Ramon turned to ghost layers to give clients a style update.
This feels like a natural progression, especially since evident or exaggerated layers have become the norm in cutting over the last generation (hi, The Rachel).
“I wanted to give people a more modern look,” he says, which he does by adding layers that are essentially invisible.
“You can’t see it until you’re walking down the street and the wind hits you,” describes Ramon.
Cut + Color
Like Jordan had Pippen and Kobe had Shaq, Ramon’s work complements Mane Master Johnny’s Ramirez’s “lived-in” color technique.
Perhaps more than anything, ghost layers were born out of not wanting to hurt Ramirez’s seamless coloring.
“There’s not one point in the color where it doesn’t blend beautifully,” says Ramon of the lived-in locks he’s used to working with.
“If I go in and layer everywhere, it will remove the color. So by giving the hair various length, we maintain perfect color while giving the client all the movement they want.”
This cut is super key for a powerful stylist-colorist duo, or for anyone who has had really intricate color work done.

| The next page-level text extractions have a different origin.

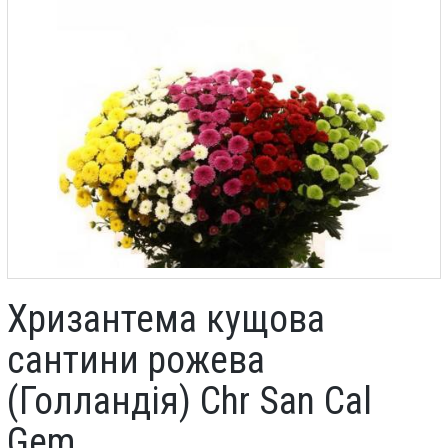
Хризантема кущова
сантини рожева
(Голландія) Chr San Cal
Gem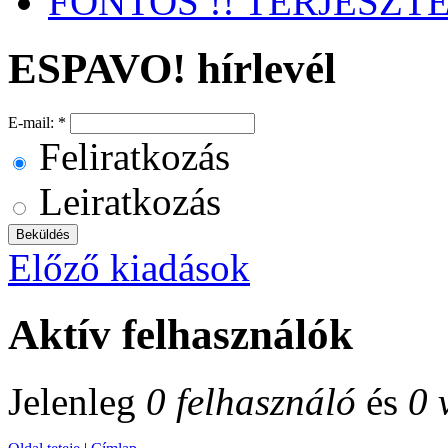
FONTOS !! TERJESZTEN
ESPAVO! hírlevél
E-mail:
*
Feliratkozás
Leiratkozás
Előző kiadások
Aktív felhasználók
Jelenleg
0 felhasználó
és
0 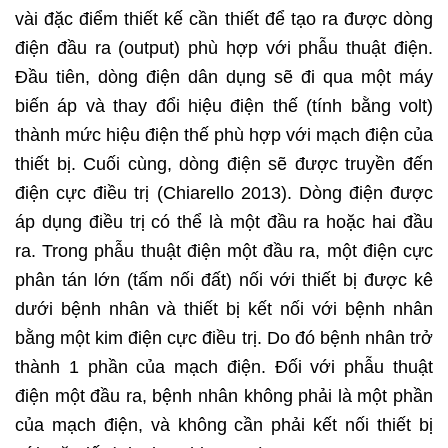
vài đặc điểm thiết kế cần thiết để tạo ra được dòng
điện đầu ra (output) phù hợp với phẫu thuật điện.
Đầu tiên, dòng điện dân dụng sẽ đi qua một máy
biến áp và thay đổi hiệu điện thế (tính bằng volt)
thành mức hiệu điện thế phù hợp với mạch điện của
thiết bị. Cuối cùng, dòng điện sẽ được truyền đến
điện cực điều trị (Chiarello 2013). Dòng điện được
áp dụng điều trị có thể là một đầu ra hoặc hai đầu
ra. Trong phẫu thuật điện một đầu ra, một điện cực
phân tán lớn (tấm nối đất) nối với thiết bị được kê
dưới bệnh nhân và thiết bị kết nối với bệnh nhân
bằng một kim điện cực điều trị. Do đó bệnh nhân trở
thành 1 phần của mạch điện. Đối với phẫu thuật
điện một đầu ra, bệnh nhân không phải là một phần
của mạch điện, và không cần phải kết nối thiết bị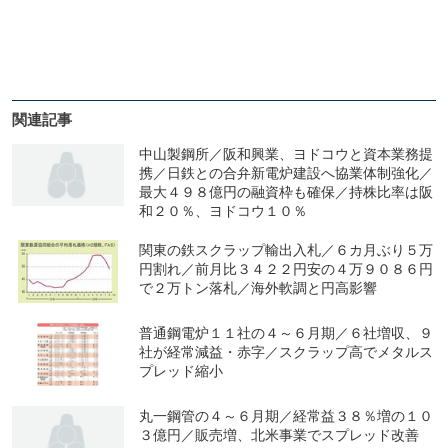
関連記事
中山製鋼所／阪和興業、ヨドコウと資本業務提
携／日鉄との合弁新電炉建設へ協業体制強化／
最大４９８億円の融資枠も確保／持株比率は阪
和２０％、ヨドコウ１０％
関東の鉄スクラップ輸出入札／６カ月ぶり５万
円割れ／前月比３４２２円安の４万９０８６円
で２万トン落札／海外軟調と円高影響
普通鋼電炉１１社の４～６月期／６社増収、９
社が経常減益・赤字／スクラップ高でメタルス
プレッド縮小
丸一鋼管の４～６月期／経常益３８％増の１０
３億円／販売増、北米事業でスプレッド改善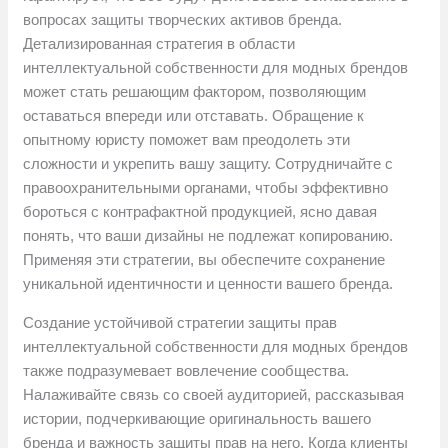
вопросах защиты творческих активов бренда.
Детализированная стратегия в области
интеллектуальной собственности для модных брендов
может стать решающим фактором, позволяющим
оставаться впереди или отставать. Обращение к
опытному юристу поможет вам преодолеть эти
сложности и укрепить вашу защиту. Сотрудничайте с
правоохранительными органами, чтобы эффективно
бороться с контрафактной продукцией, ясно давая
понять, что ваши дизайны не подлежат копированию.
Применяя эти стратегии, вы обеспечите сохранение
уникальной идентичности и ценности вашего бренда.
Создание устойчивой стратегии защиты прав
интеллектуальной собственности для модных брендов
также подразумевает вовлечение сообщества.
Налаживайте связь со своей аудиторией, рассказывая
истории, подчеркивающие оригинальность вашего
бренда и важность защиты прав на него. Когда клиенты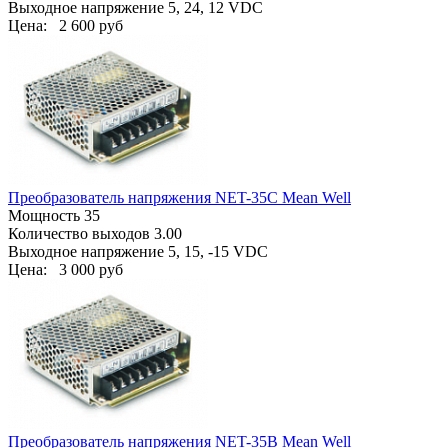
Выходное напряжение 5, 24, 12 VDC
Цена:
2 600 руб
Преобразователь напряжения NET-35C Mean Well
Мощность 35
Количество выходов 3.00
Выходное напряжение 5, 15, -15 VDC
Цена:
3 000 руб
Преобразователь напряжения NET-35B Mean Well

“It specifically aims, from a cutter standpoint, to benefit the colorist,” he explains.
Since you’re not chopping off too much hair, you’re able to still maintain the integrity of the color.
We’re here for ghost layers, which are like the ultimate answer to all of our cut and color dilemmas.
It’s the worst to watch freshly painted highlights fall to the floor.
Consider this your next request if you’re trying to do the most without doing too much.